Hattie performed a few covers during her set. She started "with a Kate Bush song that I love; Running Up That Hill" and also made the Leonard Cohen classic 'Hey, That's No Way To Say Goodbye' her own. The deep bass and high notes of her larger harp Leo were well-suited to the venue but it was Hattie's vocal, despite being challenged by a cold, that elevated this interpretation. Andrea's bass playing, especially when he played his instrument more like a cello, also helped in capturing the inherent beauty in the passionate song.
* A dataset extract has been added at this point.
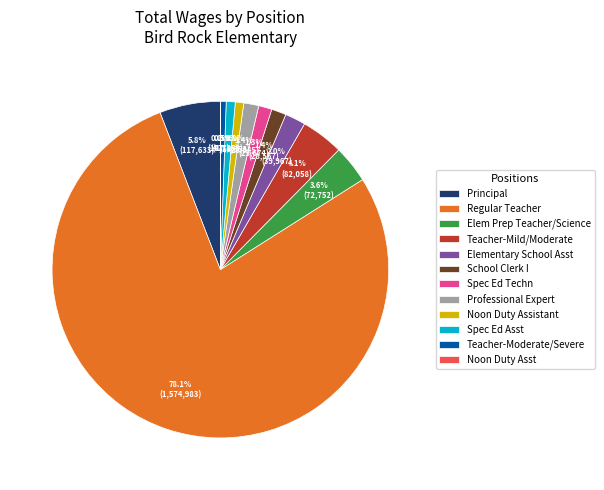

To the nearest percent, what is the average slice percentage?

8%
The Gulbenkian audience were treated to a variety of material, including a new track that Hattie dedicated to friend and collaborator Russ Briffett, and an exquisite instrumental that she had composed with Resce. It was two tracks from her debut album 'To The Bone', however, that really stood out as highlights. Webb's rendition of 'As Long As We're Dancing' was quite arresting. The aching and mild melancholy in the song were brilliantly brought to the fore. After a quick tune of her harp, which she explained was made slightly more awkward by the blue lights behind her making all the strings look like the same colour, she played and sang the song with equal skill. The increasingly intense rhythmic harp of the latter part of the track brought the song to a spectacular end. The opening track of 'To The Bone', and arguably Hattie's biggest solo song to date, 'River', was the other stand-out moment. The faultless vocal and gentle instrumentation were crystal clear and quite spine tingling.
Despite her condition, Kent native Hattie Webb put on a very good show for the audience in The Gulbenkian Theatre. She may have needed the odd tissue, may have had the odd cough and may have wished she'd felt better but it was, in the end, of little consequence as she delighted those before with a memorable performance.